Every day is labor day for me. :)



I am such a hard worker..





Angelus
Angelus
23:28 Sep 01 2008

Delighted to see your Avater





captainglobehead
captainglobehead
23:41 Sep 01 2008

Wonderful to hear from you.





pandorasbx65
pandorasbx65
23:43 Sep 01 2008

Glad to see you are alive and kicking! =]





Irony
Irony
00:19 Sep 02 2008

I have been up in Scotland with limited internet but I have been doing the exchange rate prayer every day. I am also likely responsible for a few of your voicemails (you know how I like to sneak attack your phone:P) So glad you are doing well and I am sorry I was not around when you were. Love you!





birra
birra
02:26 Sep 02 2008

Glad you're doing well and Gustav wasn't the unbelievable bastard they thought he would be.

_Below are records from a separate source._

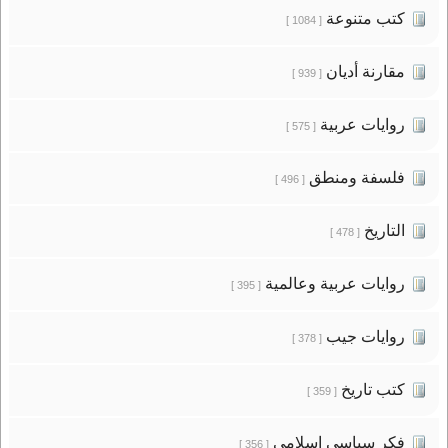
كتب متنوعة
[ 1084 ]
مقارنة أديان
[ 939 ]
روايات عربية
[ 575 ]
فلسفة ومنطق
[ 496 ]
التاريخ
[ 478 ]
روايات عربية وعالمية
[ 395 ]
روايات جيب
[ 378 ]
كتب تاريخ
[ 359 ]
فكر سياسى إسلامى
[ 356 ]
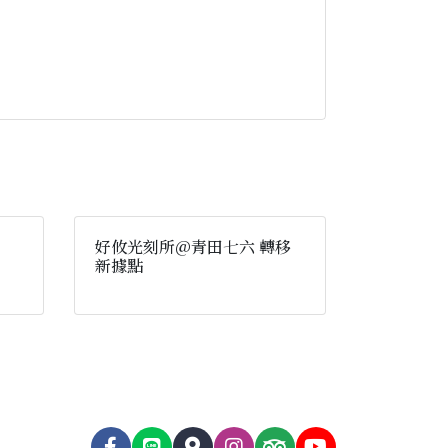
好攸光刻所@青田七六 轉移
新據點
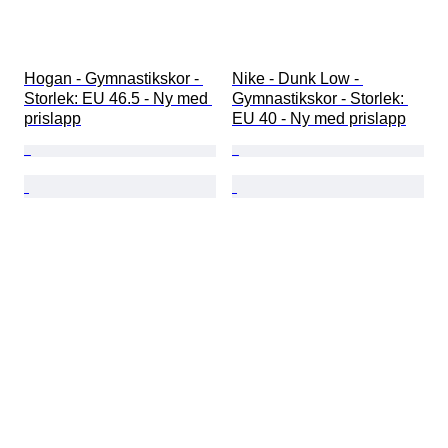
Hogan - Gymnastikskor - 
Nike - Dunk Low - 
Storlek: EU 46.5 - Ny med 
Gymnastikskor - Storlek: 
prislapp
EU 40 - Ny med prislapp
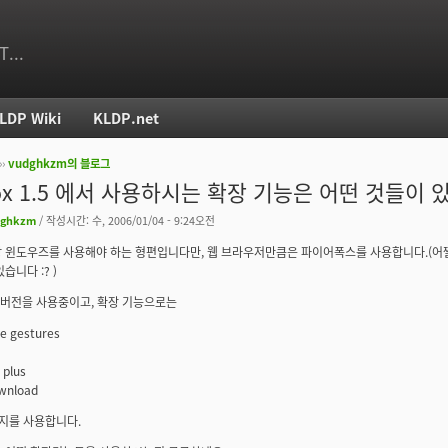
T...
LDP Wiki
KLDP.net
››
vudghkzm의 블로그
치
efox 1.5 에서 사용하시는 확장 기능은 어떤 것들이
dghkzm
/ 작성시간: 수, 2006/01/04 - 9:24오전
 윈도우즈를 사용해야 하는 형편입니다만, 웹 브라우저만큼은 파이어폭스를 사용합니다.(어쩔 수
습니다 :? )
5 버전을 사용중이고, 확장 기능으로는
one gestures
 plus
ownload
지를 사용합니다.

Still... we're here for you when you need us. Just don't be hesitant to ask.





Sinora
Sinora
08:56 Sep 02 2008

Good to have you back x





Ockham
Ockham
17:29 Sep 03 2008

For anyone reading this, I just received a call from Joli, she is on her way home now. She may or may not have internet (and electricity, for that matter) when she gets there, she didn't really know how much damage her home town has taken. She'll be in contact with people once she has taken care of all the important "well, fuck, my home was just hit by a hurricane" stuff that comes with living down in New Orleans.





Oceanne
Oceanne
22:18 Sep 03 2008

Just glad youre ok..so you are home now?





Joli
Joli
23:24 Sep 03 2008

Yes, I got home about 2 hours ago. I checked the Center first and then went home...all is well, but no power. So, I came back to the Center and started putting things away and reconnecting the electronics. Hope the power is back soon, but if not, I may sack out here...nice and cool :)





Silverbow
Silverbow
00:27 Sep 05 2008

I am greatfull that you are safe and sound and well. Tent camping is fun if done for the right reasons.



I will talk to you later, welcome back.